• What you need to do
Pick out every line in the material below that contains the string "name", and copy each of those lines in full.

--- --- ---

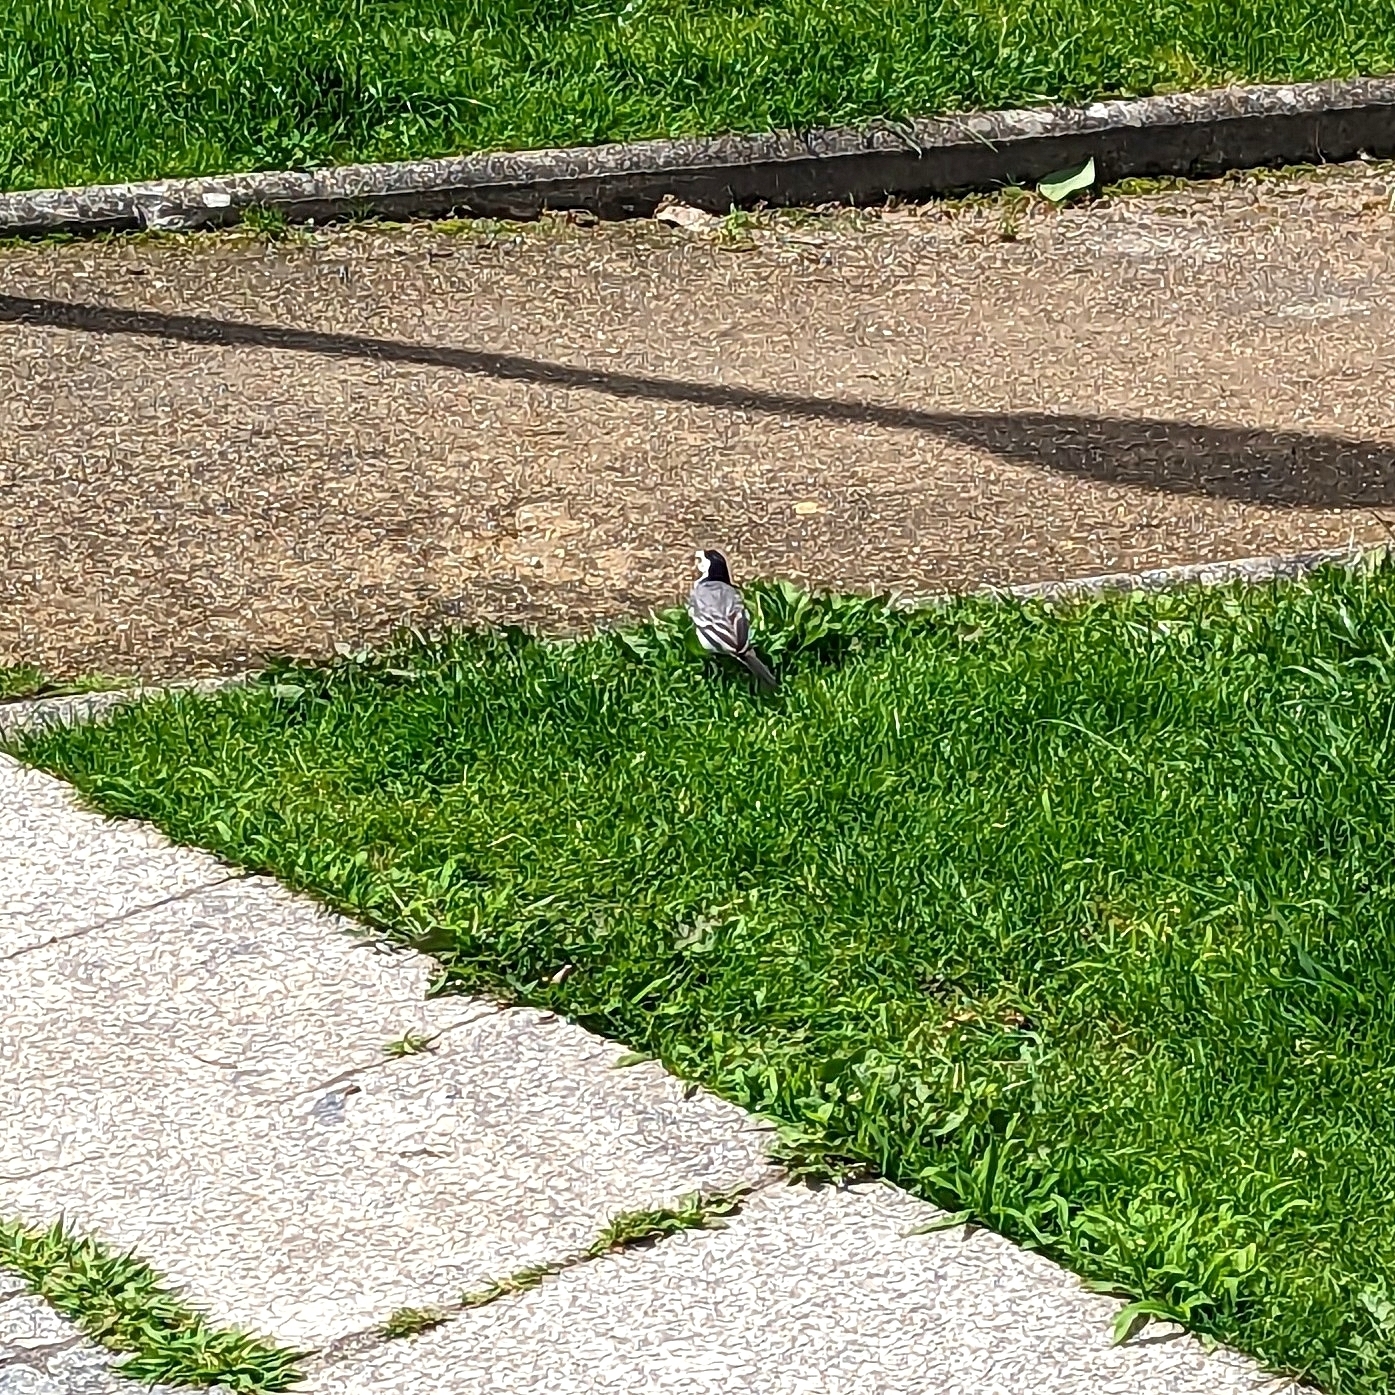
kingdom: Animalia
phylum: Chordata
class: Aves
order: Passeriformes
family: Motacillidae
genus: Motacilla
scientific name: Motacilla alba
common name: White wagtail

--- --- ---

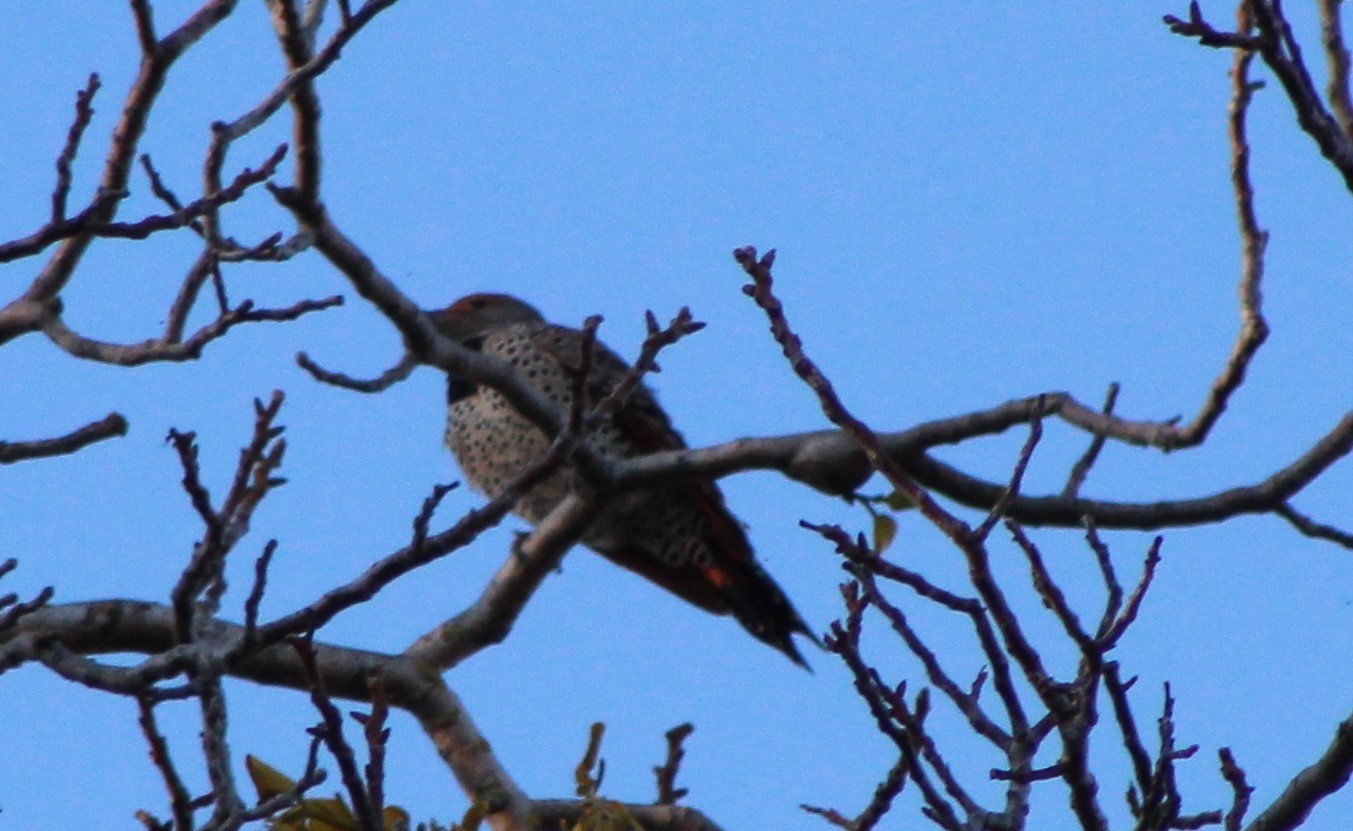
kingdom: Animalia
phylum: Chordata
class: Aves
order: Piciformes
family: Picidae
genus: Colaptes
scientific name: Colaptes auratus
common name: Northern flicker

--- --- ---

• Reply
scientific name: Motacilla alba
common name: White wagtail
scientific name: Colaptes auratus
common name: Northern flicker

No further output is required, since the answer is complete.